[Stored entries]
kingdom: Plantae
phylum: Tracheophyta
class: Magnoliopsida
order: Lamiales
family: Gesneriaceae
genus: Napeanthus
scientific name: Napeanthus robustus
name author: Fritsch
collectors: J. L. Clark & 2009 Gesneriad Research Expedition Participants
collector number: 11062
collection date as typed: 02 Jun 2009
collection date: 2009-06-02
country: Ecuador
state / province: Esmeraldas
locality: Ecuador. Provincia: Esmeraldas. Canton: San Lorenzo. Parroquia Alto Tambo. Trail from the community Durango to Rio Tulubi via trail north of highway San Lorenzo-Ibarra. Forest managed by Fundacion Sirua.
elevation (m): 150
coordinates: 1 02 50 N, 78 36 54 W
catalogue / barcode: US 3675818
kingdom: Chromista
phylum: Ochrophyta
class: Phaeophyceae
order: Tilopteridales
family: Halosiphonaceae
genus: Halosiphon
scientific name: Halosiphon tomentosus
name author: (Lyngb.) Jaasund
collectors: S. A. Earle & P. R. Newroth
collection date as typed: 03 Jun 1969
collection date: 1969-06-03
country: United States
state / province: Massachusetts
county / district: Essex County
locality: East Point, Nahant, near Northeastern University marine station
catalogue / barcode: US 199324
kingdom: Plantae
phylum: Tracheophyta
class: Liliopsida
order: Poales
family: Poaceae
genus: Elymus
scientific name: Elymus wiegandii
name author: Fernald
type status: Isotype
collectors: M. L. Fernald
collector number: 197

WHAT IS BEING ASKED
Copy every line of the material above without changing anything.

ANSWER TO THIS PROBLEM
kingdom: Plantae
phylum: Tracheophyta
class: Magnoliopsida
order: Lamiales
family: Gesneriaceae
genus: Napeanthus
scientific name: Napeanthus robustus
name author: Fritsch
collectors: J. L. Clark & 2009 Gesneriad Research Expedition Participants
collector number: 11062
collection date as typed: 02 Jun 2009
collection date: 2009-06-02
country: Ecuador
state / province: Esmeraldas
locality: Ecuador. Provincia: Esmeraldas. Canton: San Lorenzo. Parroquia Alto Tambo. Trail from the community Durango to Rio Tulubi via trail north of highway San Lorenzo-Ibarra. Forest managed by Fundacion Sirua.
elevation (m): 150
coordinates: 1 02 50 N, 78 36 54 W
catalogue / barcode: US 3675818
kingdom: Chromista
phylum: Ochrophyta
class: Phaeophyceae
order: Tilopteridales
family: Halosiphonaceae
genus: Halosiphon
scientific name: Halosiphon tomentosus
name author: (Lyngb.) Jaasund
collectors: S. A. Earle & P. R. Newroth
collection date as typed: 03 Jun 1969
collection date: 1969-06-03
country: United States
state / province: Massachusetts
county / district: Essex County
locality: East Point, Nahant, near Northeastern University marine station
catalogue / barcode: US 199324
kingdom: Plantae
phylum: Tracheophyta
class: Liliopsida
order: Poales
family: Poaceae
genus: Elymus
scientific name: Elymus wiegandii
name author: Fernald
type status: Isotype
collectors: M. L. Fernald
collector number: 197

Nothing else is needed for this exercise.